Tout le monde n’adoptera pas les meilleures pratiques de la communauté open source pour son équipe. Utilisez ce qui vous convient.


Les meilleures pratiques à considérer pour l’adoption sont spécifiques à:

Configuration du projet (structure de répertoires, fichiers communs, etc.)
Utilitaires de test et d’analyse statique
Bibliothèques couramment utilisées
Normes de codage partagées

En assurant la cohérence entre les projets et les équipes dans ces domaines, vous contribuez à minimiser les frais généraux pour les contributeurs potentiels.
Un développeur travaillant sur un projet en Python devrait pouvoir passer à un autre projet Python appartenant à une autre équipe avec peu ou pas de frais généraux.

Marketing et communication

Le code est écrit. Le code est déployé. Code pourrit. Si personne d’autre ne le sait, personne ne le maintiendra activement.

«Construisez-le et ils viendront»
ne s’applique pas au code.

C’est plus « Construisez-le, commercialisez-le et essayez de construire une communauté active autour de lui »

C’ est un peu plus proche de ce qui est réellement requis pour un projet collaboratif réussi.

Exemple concret:

Docker. S’agit-il de la première technologie de conteneurisation? Nan.
Était-ce le mieux commercialisé et le plus accessible? Absolument!
Une méthode de communication cohérente est un pilier fondamental du succès de l’approvisionnement interne.

Sans une méthode de communication cohérente qui transcende les barrières de l’équipe, l’efficacité des efforts de sourcing interne est intrinsèquement limitée par un manque de transparence et de communication ouverte.
Lors de l’évaluation des outils de collaboration, il est important de définir les problèmes de communication que vous essayez de résoudre:

  • Allez-vous principalement discuter de la conception et de l’architecture du système?
  • Avez-vous principalement besoin de canaux pour faciliter la lutte contre les incendies des opérations?

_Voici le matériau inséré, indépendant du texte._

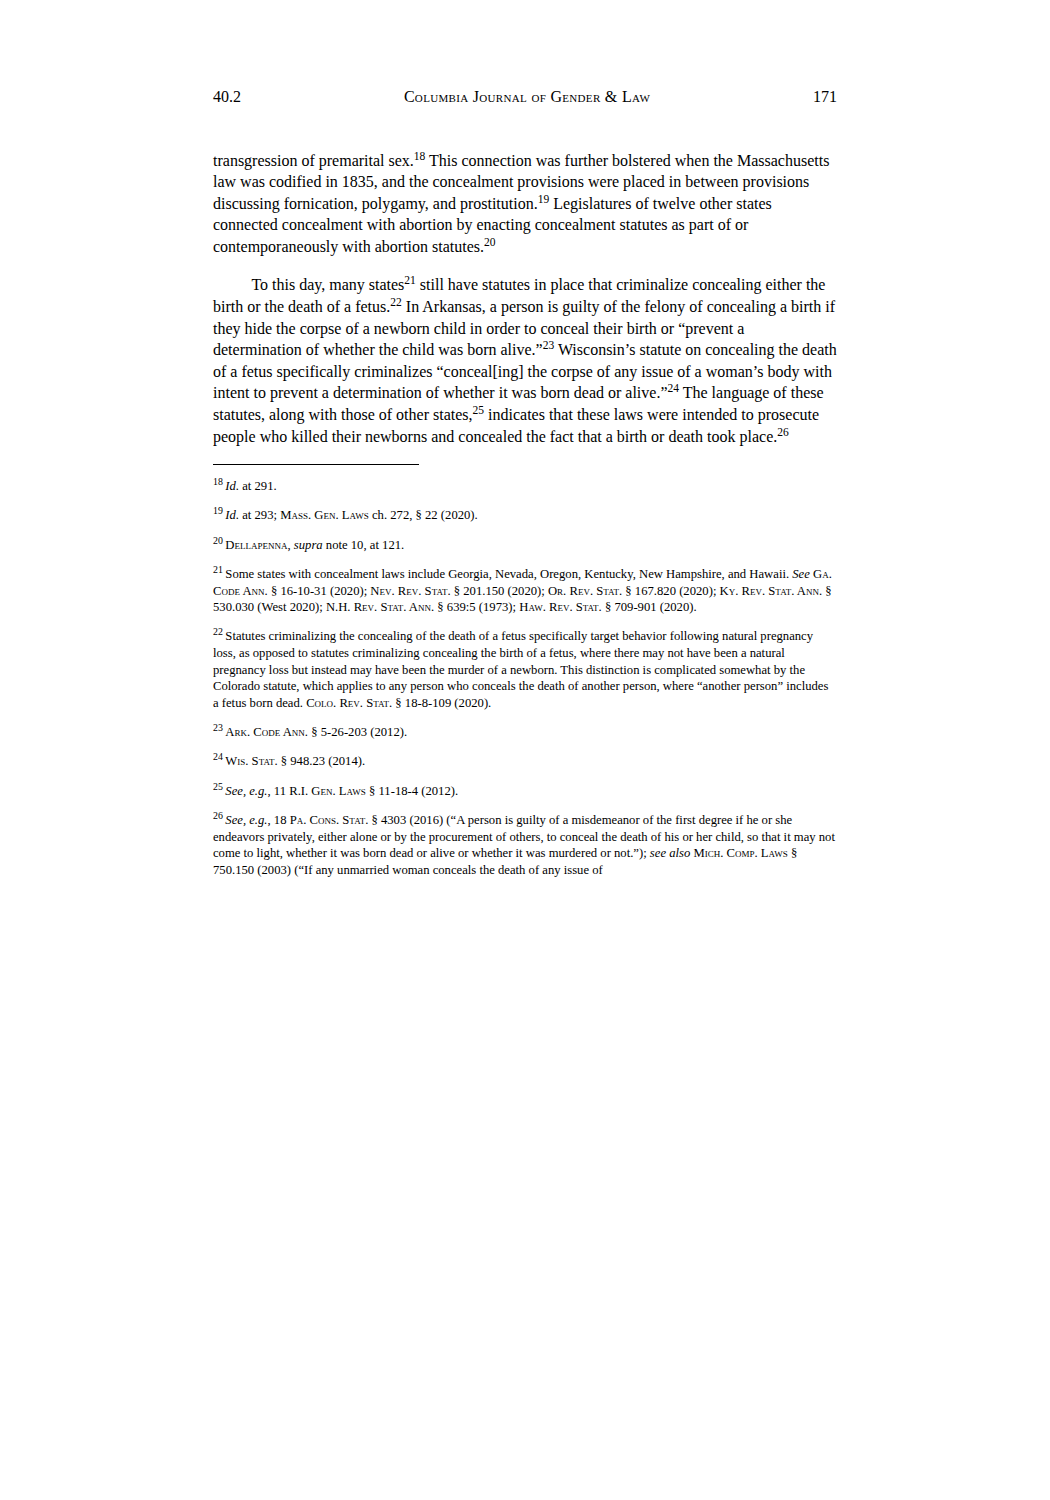40.2
Columbia Journal of Gender & Law
171
transgression of premarital sex.18 This connection was further bolstered when the Massachusetts law was codified in 1835, and the concealment provisions were placed in between provisions discussing fornication, polygamy, and prostitution.19 Legislatures of twelve other states connected concealment with abortion by enacting concealment statutes as part of or contemporaneously with abortion statutes.20
To this day, many states21 still have statutes in place that criminalize concealing either the birth or the death of a fetus.22 In Arkansas, a person is guilty of the felony of concealing a birth if they hide the corpse of a newborn child in order to conceal their birth or “prevent a determination of whether the child was born alive.”23 Wisconsin’s statute on concealing the death of a fetus specifically criminalizes “conceal[ing] the corpse of any issue of a woman’s body with intent to prevent a determination of whether it was born dead or alive.”24 The language of these statutes, along with those of other states,25 indicates that these laws were intended to prosecute people who killed their newborns and concealed the fact that a birth or death took place.26
18 Id. at 291.
19 Id. at 293; Mass. Gen. Laws ch. 272, § 22 (2020).
20 Dellapenna, supra note 10, at 121.
21 Some states with concealment laws include Georgia, Nevada, Oregon, Kentucky, New Hampshire, and Hawaii. See Ga. Code Ann. § 16-10-31 (2020); Nev. Rev. Stat. § 201.150 (2020); Or. Rev. Stat. § 167.820 (2020); Ky. Rev. Stat. Ann. § 530.030 (West 2020); N.H. Rev. Stat. Ann. § 639:5 (1973); Haw. Rev. Stat. § 709-901 (2020).
22 Statutes criminalizing the concealing of the death of a fetus specifically target behavior following natural pregnancy loss, as opposed to statutes criminalizing concealing the birth of a fetus, where there may not have been a natural pregnancy loss but instead may have been the murder of a newborn. This distinction is complicated somewhat by the Colorado statute, which applies to any person who conceals the death of another person, where “another person” includes a fetus born dead. Colo. Rev. Stat. § 18-8-109 (2020).
23 Ark. Code Ann. § 5-26-203 (2012).
24 Wis. Stat. § 948.23 (2014).
25 See, e.g., 11 R.I. Gen. Laws § 11-18-4 (2012).
26 See, e.g., 18 Pa. Cons. Stat. § 4303 (2016) (“A person is guilty of a misdemeanor of the first degree if he or she endeavors privately, either alone or by the procurement of others, to conceal the death of his or her child, so that it may not come to light, whether it was born dead or alive or whether it was murdered or not.”); see also Mich. Comp. Laws § 750.150 (2003) (“If any unmarried woman conceals the death of any issue of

Il est très important de définir les problèmes réels que vous essayez de résoudre (et non les conséquences de vos biais), car certains outils et méthodes peuvent en fait dégrader votre capacité à communiquer efficacement en tant que groupe.

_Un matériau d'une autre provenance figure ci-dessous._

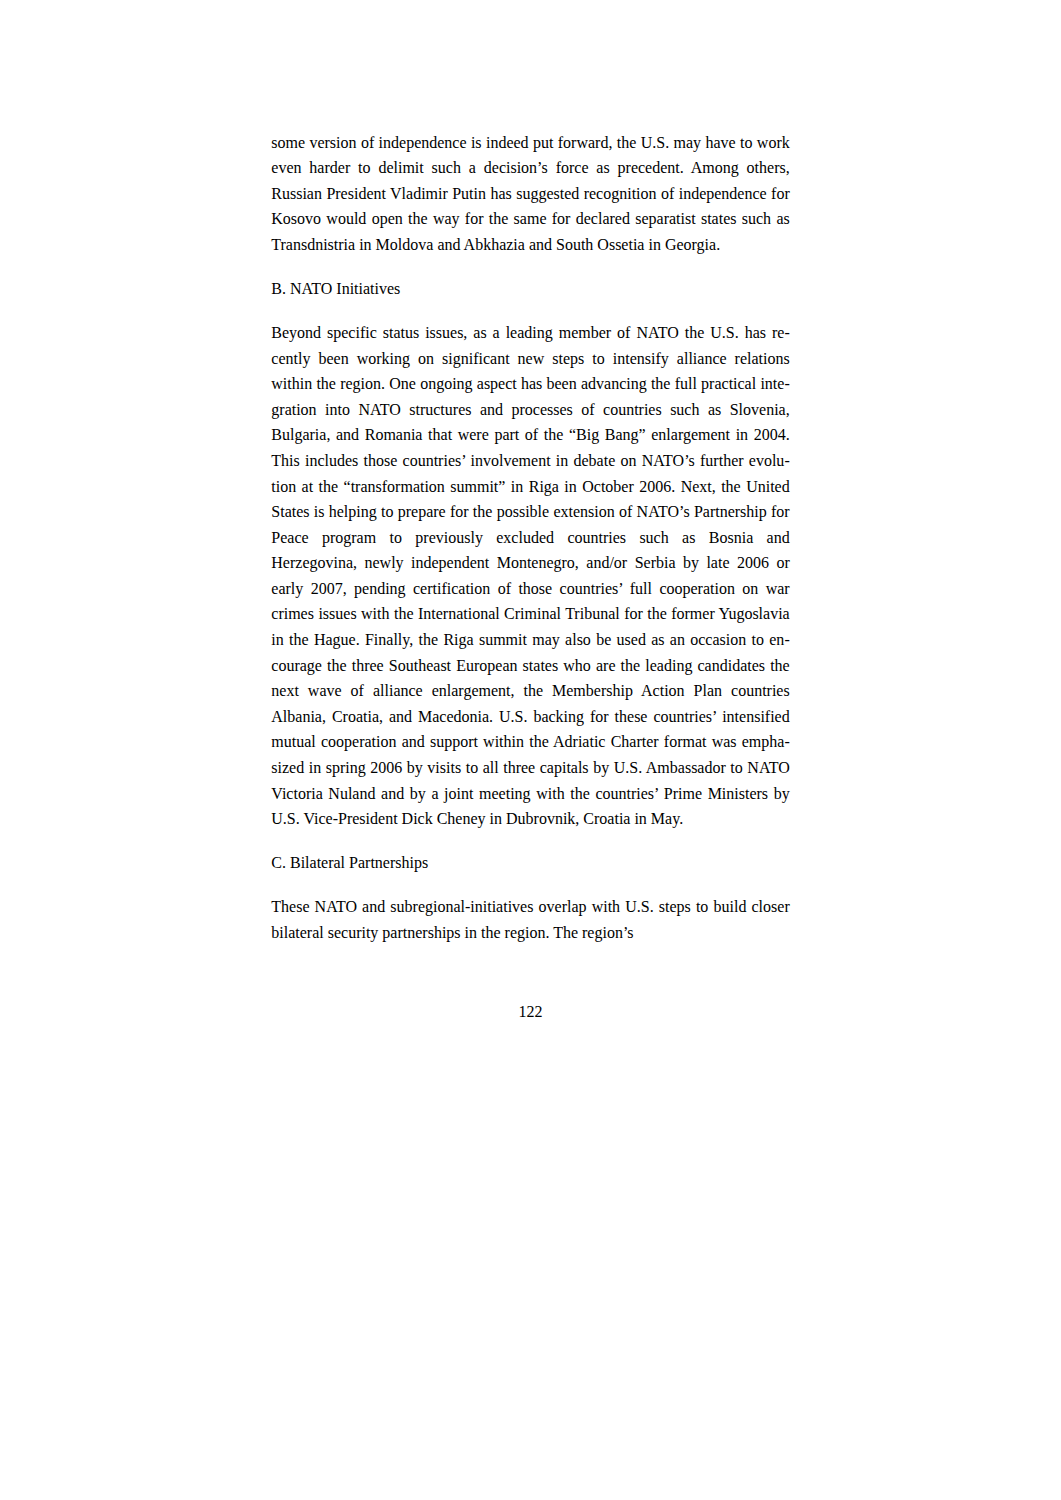some version of independence is indeed put forward, the U.S. may have to work even harder to delimit such a decision’s force as precedent. Among others, Russian President Vladimir Putin has suggested recognition of independence for Kosovo would open the way for the same for declared separatist states such as Transdnistria in Moldova and Abkhazia and South Ossetia in Georgia.
B. NATO Initiatives
Beyond specific status issues, as a leading member of NATO the U.S. has recently been working on significant new steps to intensify alliance relations within the region. One ongoing aspect has been advancing the full practical integration into NATO structures and processes of countries such as Slovenia, Bulgaria, and Romania that were part of the “Big Bang” enlargement in 2004. This includes those countries’ involvement in debate on NATO’s further evolution at the “transformation summit” in Riga in October 2006. Next, the United States is helping to prepare for the possible extension of NATO’s Partnership for Peace program to previously excluded countries such as Bosnia and Herzegovina, newly independent Montenegro, and/or Serbia by late 2006 or early 2007, pending certification of those countries’ full cooperation on war crimes issues with the International Criminal Tribunal for the former Yugoslavia in the Hague. Finally, the Riga summit may also be used as an occasion to encourage the three Southeast European states who are the leading candidates the next wave of alliance enlargement, the Membership Action Plan countries Albania, Croatia, and Macedonia. U.S. backing for these countries’ intensified mutual cooperation and support within the Adriatic Charter format was emphasized in spring 2006 by visits to all three capitals by U.S. Ambassador to NATO Victoria Nuland and by a joint meeting with the countries’ Prime Ministers by U.S. Vice-President Dick Cheney in Dubrovnik, Croatia in May.
C. Bilateral Partnerships
These NATO and subregional-initiatives overlap with U.S. steps to build closer bilateral security partnerships in the region. The region’s
122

Pour plus d’informations à ce sujet, voir http://communicationtheory.org/creativity-in-groups/.

VCS<>DVCS

VCS (c’est-à-dire Perforce, un système de contrôle de version centralisé), n’offre généralement pas les mêmes fonctions prêtes à l’emploi qui facilitent un modèle de sourcing interne que le DVCS (c’est-à-dire git, un système de contrôle de version distribué).
Bien sûr, vous pouvez sauter à travers des cercles dans certains VSC pour imiter les propriétés de DVCS (par exemple, configurer des cycles de révision de code ou verrouiller des branches), mais les flux de travail DVCS sont beaucoup plus adaptés aux modèles de développement et d’intégration flexibles de contributeurs externes (par exemple, flux de demande fork et pull à l’aide de GitHub).
Non seulement cela, mais prêt à l’emploi avec DVCS, les projets sont destinés à être divisés en référentiels distincts, chacun pouvant avoir une liste de committers entièrement indépendante des autres projets. Avec cette séparation claire des contrôles administratifs entre les projets, il est beaucoup plus facile d’adopter des contributeurs externes avec git qu’avec VCS.

Documentation

Une documentation de haute qualité doit être d’une importance capitale pour l’équipe.

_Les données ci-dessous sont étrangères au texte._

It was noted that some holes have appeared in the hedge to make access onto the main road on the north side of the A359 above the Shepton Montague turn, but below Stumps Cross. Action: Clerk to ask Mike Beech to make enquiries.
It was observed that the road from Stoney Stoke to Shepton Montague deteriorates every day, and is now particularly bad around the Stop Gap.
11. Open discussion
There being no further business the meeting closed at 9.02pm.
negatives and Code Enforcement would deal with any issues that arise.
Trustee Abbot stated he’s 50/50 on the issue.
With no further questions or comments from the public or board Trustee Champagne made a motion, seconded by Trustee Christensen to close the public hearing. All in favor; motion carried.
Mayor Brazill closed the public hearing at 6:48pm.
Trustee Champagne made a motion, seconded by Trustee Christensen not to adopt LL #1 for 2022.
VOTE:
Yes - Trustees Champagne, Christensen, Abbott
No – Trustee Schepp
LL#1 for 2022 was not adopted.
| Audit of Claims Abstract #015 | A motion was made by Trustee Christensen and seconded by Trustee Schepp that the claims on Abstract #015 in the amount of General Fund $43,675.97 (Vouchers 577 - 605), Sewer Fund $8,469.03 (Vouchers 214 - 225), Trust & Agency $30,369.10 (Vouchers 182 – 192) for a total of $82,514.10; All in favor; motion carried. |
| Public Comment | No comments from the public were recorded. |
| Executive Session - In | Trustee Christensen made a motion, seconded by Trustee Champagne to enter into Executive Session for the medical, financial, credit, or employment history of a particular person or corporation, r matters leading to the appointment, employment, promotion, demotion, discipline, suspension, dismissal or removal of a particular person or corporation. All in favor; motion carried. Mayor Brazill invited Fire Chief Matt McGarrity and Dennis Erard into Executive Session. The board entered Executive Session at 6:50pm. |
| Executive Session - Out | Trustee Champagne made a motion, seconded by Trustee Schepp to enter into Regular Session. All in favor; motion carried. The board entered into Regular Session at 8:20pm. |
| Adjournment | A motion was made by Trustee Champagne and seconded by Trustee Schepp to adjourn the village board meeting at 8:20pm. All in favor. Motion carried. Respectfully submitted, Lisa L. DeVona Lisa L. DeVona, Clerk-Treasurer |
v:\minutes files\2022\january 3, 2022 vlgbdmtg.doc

Ce devrait être un citoyen de première classe, tout aussi important que le code deployé. Elle rend ou brise durablement votre capacité à contribuer au projet. Plus le développeur ou les documents d’intégration sont incomplets, plus la barrière d’entrée est élevée. Plus les documents utilisateur et les références d’API sont incompletes, plus il est difficile pour les gens d’intégrer efficacement le projet.
De manière optimale, chaque projet doit avoir une répartition entre les documents développeur et utilisateur.
Les premiers adaptés spécifiquement aux développeurs du projet et les seconds permettent aux gens d’utiliser simplement le projet.

Cette répartition permet aux utilisateurs et aux développeurs de se concentrer uniquement sur ce qui est le plus important pour eux. La documentation doit être générée à partir du code et des commentaires de code là où il est logique de préserver l’intégrité de la documentation. Les développeurs sont beaucoup plus abituer à mettre à jour les commentaires en ligne avec leur code que de mettre à jour les documents externes. Une documentation périmée peut être tout aussi mauvaise, sinon pire, qu’un manque global de documentation, car elle peut conduire le lecteur sur le mauvais chemin.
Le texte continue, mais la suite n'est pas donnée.